MADlib  1.3 A newer version is available User Documentation Linear Regression
Contents

Ordinary Least Squares Regression, also called Linear Regression, is a statistical model used to fit linear models.

It models a linear relationship of a scalar dependent variable $$y$$ to one or more explanatory independent variables $$x$$ to build a model of coefficients.

Training Function

The linear regression training function has the following syntax.

linregr_train( source_table,
out_table,
dependent_varname,
independent_varname,
input_group_cols,
heteroskedasticity_option
)


Arguments

source_table

TEXT. The name of the table containing the training data.

out_table

TEXT. Name of the generated table containing the output model.

The output table contains the following columns.

<...> Any grouping columns provided during training. Present only if the grouping option is used.
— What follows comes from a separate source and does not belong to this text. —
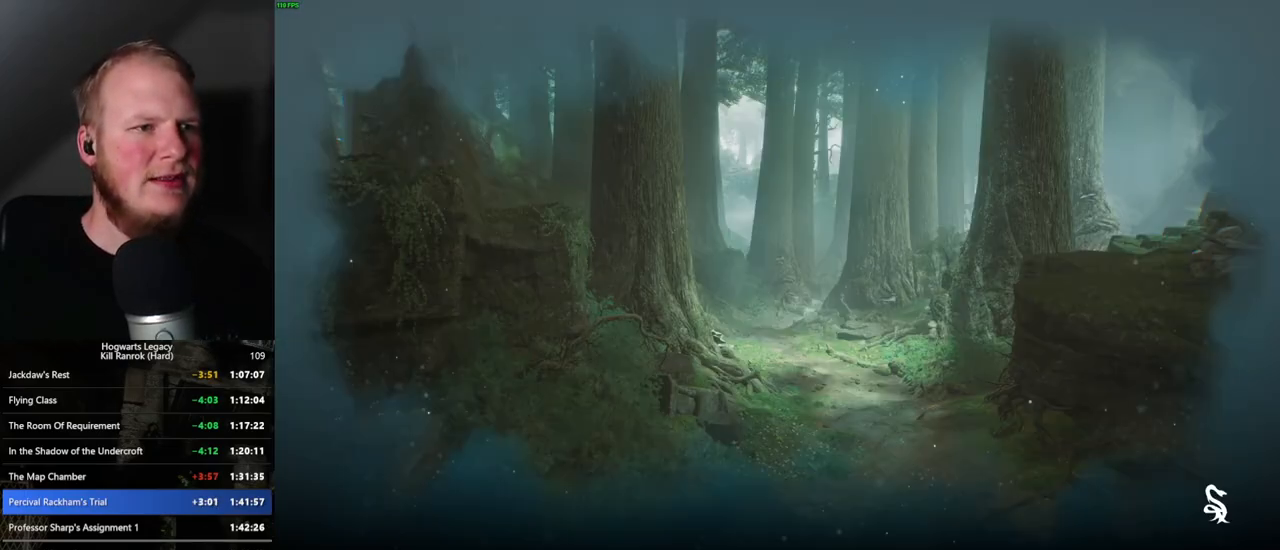
{"keys": ["f"], "mouse": [], "events": []}
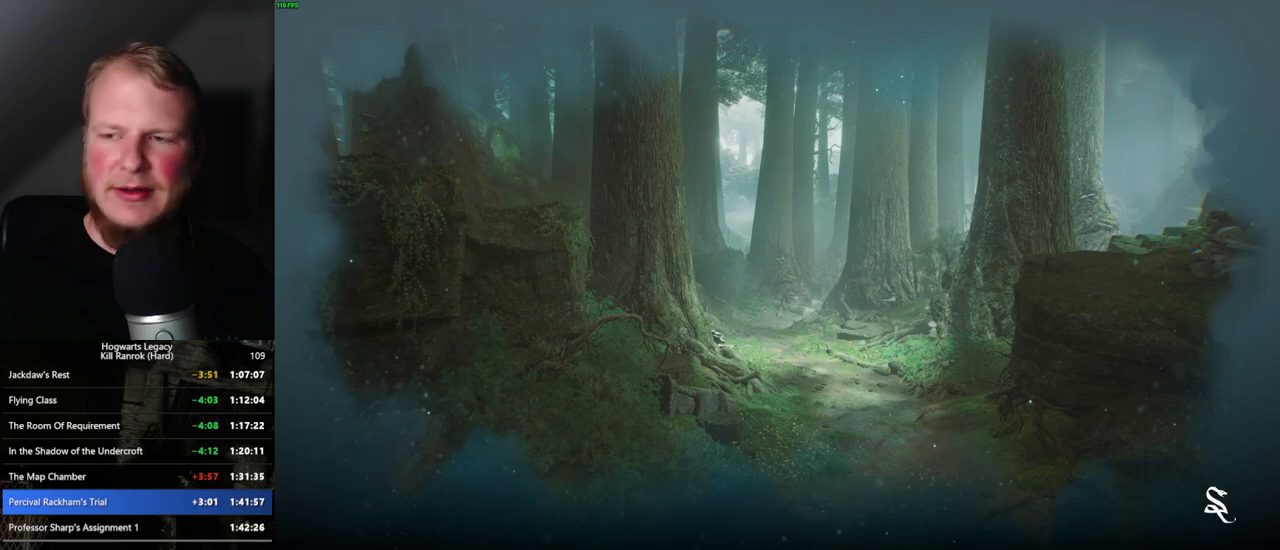
{"keys": [], "mouse": [], "events": [[417, "f", "up"]]}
FLOAT8[]. Vector of the coefficients of the regression. FLOAT8. R-squared coefficient of determination of the model. FLOAT8[]. Vector of the standard error of the coefficients. FLOAT8[]. Vector of the t-statistics of the coefficients. FLOAT8[]. Vector of the p-values of the coefficients. FLOAT8 array. The condition number of the $$X^{*}X$$ matrix. A high condition number is usually an indication that there may be some numeric instability in the result yielding a less reliable model. A high condition number often results when there is a significant amount of colinearity in the underlying design matrix, in which case other regression techniques, such as elastic net regression, may be more appropriate. FLOAT8. The Breush-Pagan statistic of heteroskedacity. Present only if the heteroskedacity argument was set to True when the model was trained. FLOAT8. The Breush-Pagan calculated p-value. Present only if the heteroskedacity parameter was set to True when the model was trained.

dependent_varname

TEXT. Expression to evaluate for the dependent variable.

independent_varname

TEXT. Expression list to evaluate for the independent variables. An intercept variable is not assumed. It is common to provide an explicit intercept term by including a single constant 1 term in the independent variable list.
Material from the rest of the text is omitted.